# [INSTRUCTIONS TO FOLLOW]
What lines of the data below hold the string "WILDLIFE"? Copy each one out.
::::
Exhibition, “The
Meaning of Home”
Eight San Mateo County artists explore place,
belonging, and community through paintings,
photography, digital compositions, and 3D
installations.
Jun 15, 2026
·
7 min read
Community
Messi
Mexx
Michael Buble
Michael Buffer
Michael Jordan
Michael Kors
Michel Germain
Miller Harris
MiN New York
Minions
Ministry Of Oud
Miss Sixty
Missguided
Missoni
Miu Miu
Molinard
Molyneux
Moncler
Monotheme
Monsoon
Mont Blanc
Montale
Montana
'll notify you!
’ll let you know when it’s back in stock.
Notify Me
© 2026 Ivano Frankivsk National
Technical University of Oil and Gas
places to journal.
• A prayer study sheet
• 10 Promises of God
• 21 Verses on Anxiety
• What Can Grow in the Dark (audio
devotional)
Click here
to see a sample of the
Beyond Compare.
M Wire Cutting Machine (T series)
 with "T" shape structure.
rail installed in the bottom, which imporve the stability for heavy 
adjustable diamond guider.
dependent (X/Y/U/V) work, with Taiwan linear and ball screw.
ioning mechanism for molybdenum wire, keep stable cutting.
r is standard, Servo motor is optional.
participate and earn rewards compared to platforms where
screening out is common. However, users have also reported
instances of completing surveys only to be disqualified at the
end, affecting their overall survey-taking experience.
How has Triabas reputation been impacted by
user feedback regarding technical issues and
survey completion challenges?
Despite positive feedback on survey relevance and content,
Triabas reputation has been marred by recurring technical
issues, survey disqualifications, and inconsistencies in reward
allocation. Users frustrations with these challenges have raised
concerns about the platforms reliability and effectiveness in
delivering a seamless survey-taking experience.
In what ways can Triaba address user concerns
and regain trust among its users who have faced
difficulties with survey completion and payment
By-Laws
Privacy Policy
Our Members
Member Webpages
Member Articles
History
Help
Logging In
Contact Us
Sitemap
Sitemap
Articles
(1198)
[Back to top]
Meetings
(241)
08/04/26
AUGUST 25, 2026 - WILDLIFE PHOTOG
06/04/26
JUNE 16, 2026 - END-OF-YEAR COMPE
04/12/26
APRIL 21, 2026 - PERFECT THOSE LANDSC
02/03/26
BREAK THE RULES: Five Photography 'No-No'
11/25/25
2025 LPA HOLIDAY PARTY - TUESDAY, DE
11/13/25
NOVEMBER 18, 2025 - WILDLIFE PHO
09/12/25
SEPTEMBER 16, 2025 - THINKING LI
::::
# [OUTPUT FOR THIS EXERCISE]
AUGUST 25, 2026 - WILDLIFE PHOTOG
NOVEMBER 18, 2025 - WILDLIFE PHO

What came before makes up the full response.